— Instructions for the task —
Transcribe every one of the following lines character for character, changing nothing.

— Records for the task —
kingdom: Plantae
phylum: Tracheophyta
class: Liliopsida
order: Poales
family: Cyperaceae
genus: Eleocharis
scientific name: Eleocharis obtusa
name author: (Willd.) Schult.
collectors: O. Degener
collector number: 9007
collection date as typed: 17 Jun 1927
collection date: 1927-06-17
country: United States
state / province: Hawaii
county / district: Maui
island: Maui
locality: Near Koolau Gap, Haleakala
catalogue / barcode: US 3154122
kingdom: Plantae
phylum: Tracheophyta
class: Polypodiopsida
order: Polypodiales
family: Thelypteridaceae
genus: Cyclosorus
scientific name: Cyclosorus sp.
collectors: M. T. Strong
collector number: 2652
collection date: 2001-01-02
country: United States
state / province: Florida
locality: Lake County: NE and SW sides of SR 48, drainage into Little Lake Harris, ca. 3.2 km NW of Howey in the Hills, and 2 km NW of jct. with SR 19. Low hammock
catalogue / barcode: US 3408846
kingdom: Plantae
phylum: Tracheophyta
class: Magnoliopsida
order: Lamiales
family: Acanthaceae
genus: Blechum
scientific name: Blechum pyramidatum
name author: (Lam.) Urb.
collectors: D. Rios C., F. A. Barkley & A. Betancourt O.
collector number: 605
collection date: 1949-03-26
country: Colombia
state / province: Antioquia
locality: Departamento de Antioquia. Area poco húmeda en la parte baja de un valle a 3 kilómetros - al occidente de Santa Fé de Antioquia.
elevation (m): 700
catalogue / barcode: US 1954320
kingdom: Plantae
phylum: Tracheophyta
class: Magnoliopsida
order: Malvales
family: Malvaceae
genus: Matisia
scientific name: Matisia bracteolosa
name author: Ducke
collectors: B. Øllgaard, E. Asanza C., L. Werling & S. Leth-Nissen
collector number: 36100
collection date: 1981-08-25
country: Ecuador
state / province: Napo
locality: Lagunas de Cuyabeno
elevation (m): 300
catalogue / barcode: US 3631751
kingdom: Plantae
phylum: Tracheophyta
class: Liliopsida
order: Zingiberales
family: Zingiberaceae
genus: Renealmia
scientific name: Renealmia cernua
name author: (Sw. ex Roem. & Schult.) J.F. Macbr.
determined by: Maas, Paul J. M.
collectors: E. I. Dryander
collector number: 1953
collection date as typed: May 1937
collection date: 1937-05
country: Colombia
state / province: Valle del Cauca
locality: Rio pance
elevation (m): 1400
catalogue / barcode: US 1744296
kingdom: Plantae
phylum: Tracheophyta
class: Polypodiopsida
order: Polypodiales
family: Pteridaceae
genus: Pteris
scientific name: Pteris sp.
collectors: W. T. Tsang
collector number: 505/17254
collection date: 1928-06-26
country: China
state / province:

— Exercise output —
kingdom: Plantae
phylum: Tracheophyta
class: Liliopsida
order: Poales
family: Cyperaceae
genus: Eleocharis
scientific name: Eleocharis obtusa
name author: (Willd.) Schult.
collectors: O. Degener
collector number: 9007
collection date as typed: 17 Jun 1927
collection date: 1927-06-17
country: United States
state / province: Hawaii
county / district: Maui
island: Maui
locality: Near Koolau Gap, Haleakala
catalogue / barcode: US 3154122
kingdom: Plantae
phylum: Tracheophyta
class: Polypodiopsida
order: Polypodiales
family: Thelypteridaceae
genus: Cyclosorus
scientific name: Cyclosorus sp.
collectors: M. T. Strong
collector number: 2652
collection date: 2001-01-02
country: United States
state / province: Florida
locality: Lake County: NE and SW sides of SR 48, drainage into Little Lake Harris, ca. 3.2 km NW of Howey in the Hills, and 2 km NW of jct. with SR 19. Low hammock
catalogue / barcode: US 3408846
kingdom: Plantae
phylum: Tracheophyta
class: Magnoliopsida
order: Lamiales
family: Acanthaceae
genus: Blechum
scientific name: Blechum pyramidatum
name author: (Lam.) Urb.
collectors: D. Rios C., F. A. Barkley & A. Betancourt O.
collector number: 605
collection date: 1949-03-26
country: Colombia
state / province: Antioquia
locality: Departamento de Antioquia. Area poco húmeda en la parte baja de un valle a 3 kilómetros - al occidente de Santa Fé de Antioquia.
elevation (m): 700
catalogue / barcode: US 1954320
kingdom: Plantae
phylum: Tracheophyta
class: Magnoliopsida
order: Malvales
family: Malvaceae
genus: Matisia
scientific name: Matisia bracteolosa
name author: Ducke
collectors: B. Øllgaard, E. Asanza C., L. Werling & S. Leth-Nissen
collector number: 36100
collection date: 1981-08-25
country: Ecuador
state / province: Napo
locality: Lagunas de Cuyabeno
elevation (m): 300
catalogue / barcode: US 3631751
kingdom: Plantae
phylum: Tracheophyta
class: Liliopsida
order: Zingiberales
family: Zingiberaceae
genus: Renealmia
scientific name: Renealmia cernua
name author: (Sw. ex Roem. & Schult.) J.F. Macbr.
determined by: Maas, Paul J. M.
collectors: E. I. Dryander
collector number: 1953
collection date as typed: May 1937
collection date: 1937-05
country: Colombia
state / province: Valle del Cauca
locality: Rio pance
elevation (m): 1400
catalogue / barcode: US 1744296
kingdom: Plantae
phylum: Tracheophyta
class: Polypodiopsida
order: Polypodiales
family: Pteridaceae
genus: Pteris
scientific name: Pteris sp.
collectors: W. T. Tsang
collector number: 505/17254
collection date: 1928-06-26
country: China
state / province:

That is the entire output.